Das Unternehmen implementierte ein KI-gestütztes Intelligent Document Processing (IDP)-System. Das System wurde auf den Top-50-Lieferanten trainiert und erreichte bis Tag 47 eine Genauigkeit von 99,1 % bei diesen Dokumenten. Der Workflow:

  1. 1Dokument eingeht (E-Mail, Scan, Upload) → automatische Klassifizierung
  2. 2OCR + LLM extrahiert strukturierte Daten: Beträge, Lieferant, Positionen, Daten
  3. 3Validierung gegen ERP-Stammdaten (Lieferanten, Preislisten)
  4. 4Bei Übereinstimmung: automatische Buchung ohne menschlichen Eingriff
  5. 5Bei Abweichung: gezielte Eskalation an zuständige Person mit vorbereiteten Daten

Ergebnisse

40 h → 0
Wöchentliche Handarbeit für Dokumentenverarbeitung
99,1 %
Genauigkeit bei Top-50-Lieferanten (Tag 47)
1–2 Sek.
Verarbeitungszeit pro Dokument
Überstunden
Vollständig eliminiert

Quelle: Braincuber Case Study 2024

Was man aus diesem Fall mitnehmen kann

  • • IDP ersetzt keine komplexen Entscheidungen — es eliminiert die repetitive Dateneingabe, die qualifizierte Menschen von echter Arbeit abhält
  • • Der Trainingsprozess ist kritisch: Das System wurde auf die eigenen Lieferanten und Dokument-Formate trainiert, nicht auf generische Muster
  • • Eskalation als Feature: Das System erkennt, was es nicht mit hoher Sicherheit verarbeiten kann, und leitet gezielt weiter — besser als ein Mensch, der im Zweifel rät
Energie / FinanceUSA · 2024/25

Midstream Energy: 50 Millionen USD Working Capital freigesetzt

US-Energieunternehmen · Hochvolumen-Rechnungsverarbeitung · 360.000+ Rechnungen verarbeitet

Das Problem

Im Energiebereich werden Rechnungen in enormen Volumina verarbeitet: Lieferantenrechnungen, Pipeline-Nutzungsgebühren, Wartungsrechnungen, regulatorische Gebühren. Bei einem mittelgrossen Midstream-Energieunternehmen führte die langsame manuelle Verarbeitung zu einem strukturellen Problem: Rechnungen wurden zwar bezahlt, aber spät — oft jenseits der Zahlungsfristen. Das führte zu Mahngebühren, verpassten Frühzahler-Rabatten und einem blockierten Working Capital in Höhe von mehreren Dutzend Millionen Dollar.

Die Lösung

Implementierung eines vollautomatischen AP (Accounts Payable)-Systems mit KI-gestützter Dokumentenverarbeitung. Das System verarbeitet über 360.000 Rechnungen mit 95 % Genauigkeit ohne menschlichen Eingriff. Fristen werden automatisch erkannt, Prioritäten gesetzt, Zahlungen ausgelöst. Abweichungen und Duplikate werden automatisch geflagged.

Ergebnisse

$50 Mio.
Working Capital freigesetzt
360.000+
Rechnungen automatisch verarbeitet
95 %
Touchless-Rate (kein menschlicher Eingriff)

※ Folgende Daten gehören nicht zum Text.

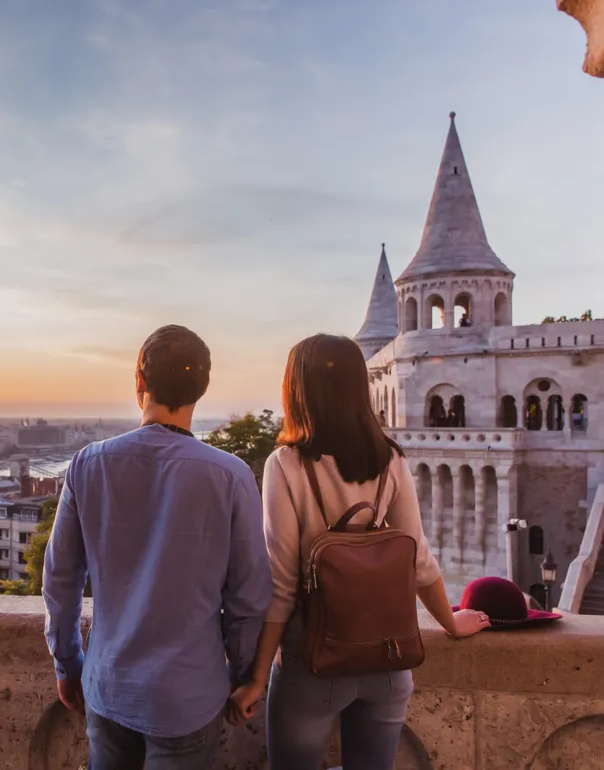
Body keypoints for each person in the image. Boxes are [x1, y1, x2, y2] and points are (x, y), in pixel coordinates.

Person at [226, 333, 488, 769]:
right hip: (387, 661)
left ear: (298, 389)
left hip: (312, 664)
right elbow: (417, 559)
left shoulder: (287, 464)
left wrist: (256, 677)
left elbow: (282, 583)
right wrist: (451, 624)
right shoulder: (390, 459)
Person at [43, 325, 272, 769]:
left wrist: (68, 662)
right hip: (188, 694)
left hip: (108, 684)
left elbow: (60, 580)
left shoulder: (88, 465)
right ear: (201, 390)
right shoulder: (231, 475)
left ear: (139, 382)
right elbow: (248, 596)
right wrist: (244, 674)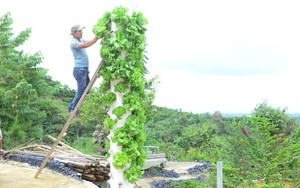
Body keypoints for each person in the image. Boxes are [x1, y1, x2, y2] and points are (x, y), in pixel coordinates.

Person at [68, 25, 99, 117]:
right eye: (80, 31)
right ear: (74, 33)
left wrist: (99, 36)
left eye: (82, 31)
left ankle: (71, 107)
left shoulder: (80, 40)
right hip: (79, 70)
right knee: (81, 90)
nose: (82, 32)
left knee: (87, 90)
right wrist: (97, 37)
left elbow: (90, 41)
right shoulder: (73, 43)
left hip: (84, 70)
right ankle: (73, 109)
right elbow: (86, 45)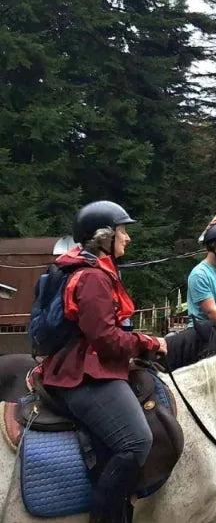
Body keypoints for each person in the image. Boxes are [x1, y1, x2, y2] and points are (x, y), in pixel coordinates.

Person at [40, 201, 168, 523]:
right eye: (123, 231)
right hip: (82, 373)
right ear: (103, 238)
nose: (128, 238)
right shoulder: (92, 278)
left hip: (88, 363)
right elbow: (107, 340)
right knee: (137, 441)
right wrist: (148, 342)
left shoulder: (91, 271)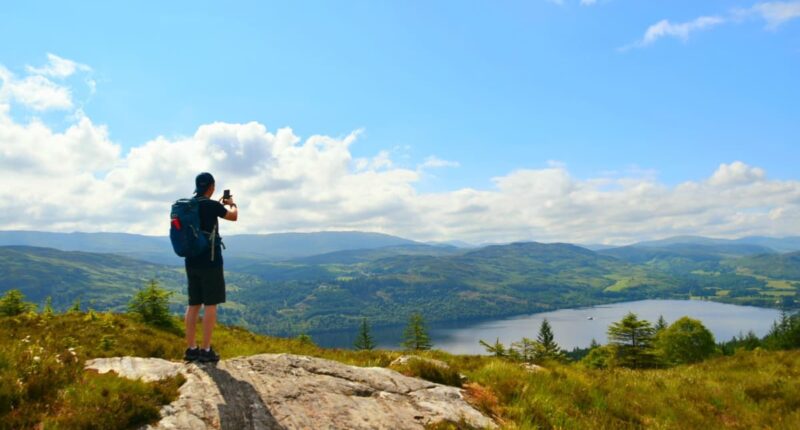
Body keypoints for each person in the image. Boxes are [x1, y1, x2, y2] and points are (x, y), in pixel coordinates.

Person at [183, 172, 238, 363]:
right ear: (212, 187)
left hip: (191, 261)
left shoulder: (189, 205)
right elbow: (233, 217)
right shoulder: (212, 206)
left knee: (193, 305)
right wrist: (232, 204)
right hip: (210, 261)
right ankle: (206, 350)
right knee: (210, 305)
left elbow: (203, 210)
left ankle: (191, 349)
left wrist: (217, 203)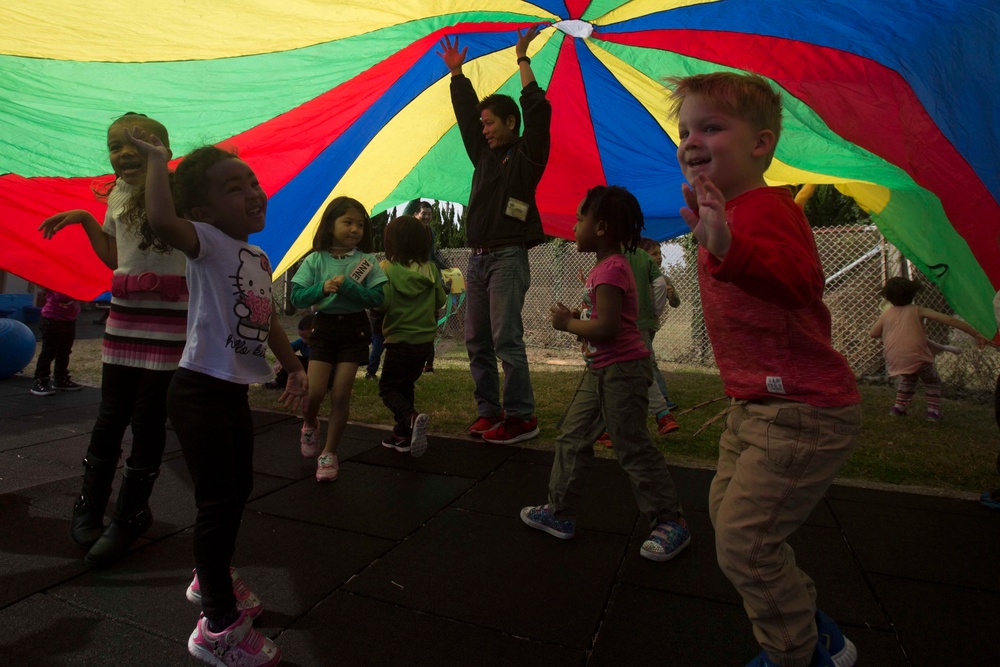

Was man aus diesem Fall mitnehmen kann

  • • Das ROI entstand nicht durch Kosteneinsparung bei Personal, sondern durch die Nutzung von Frühzahler-Rabatten und die Vermeidung von Verzugsgebühren — ein oft unterschätzter Effekt
  • • Bei hochvolumigen Prozessen ist selbst eine kleine Fehlerrate (5 %) mit menschlicher Kontrolle kombinierbar — 100 % Automatisierung muss kein Ziel sein
  • • Die Umsetzungszeit war kurz: Solche Systeme können in 4–8 Wochen produktiv sein, wenn die Dokumentenstruktur bekannt ist

Wann lohnt sich KI-Dokumentenverarbeitung?

Hohe Dokumentenvolumen

Ab etwa 200–500 gleichartigen Dokumenten pro Monat amortisiert sich die Implementierung in der Regel innerhalb von 1–3 Monaten.

Repetitive Struktur

Rechnungen, Lieferscheine, Verträge, Formulare — Dokumente mit ähnlichem Aufbau sind ideal. Je strukturierter, desto höher die Genauigkeit.

Klarer ROI-Pfad

Entweder Kosteneinsparung (weniger Handarbeit), Fehlerreduktion (weniger Korrekturen) oder Kapitaleffekte (schnellere Zahlungen, weniger Mahngebühren).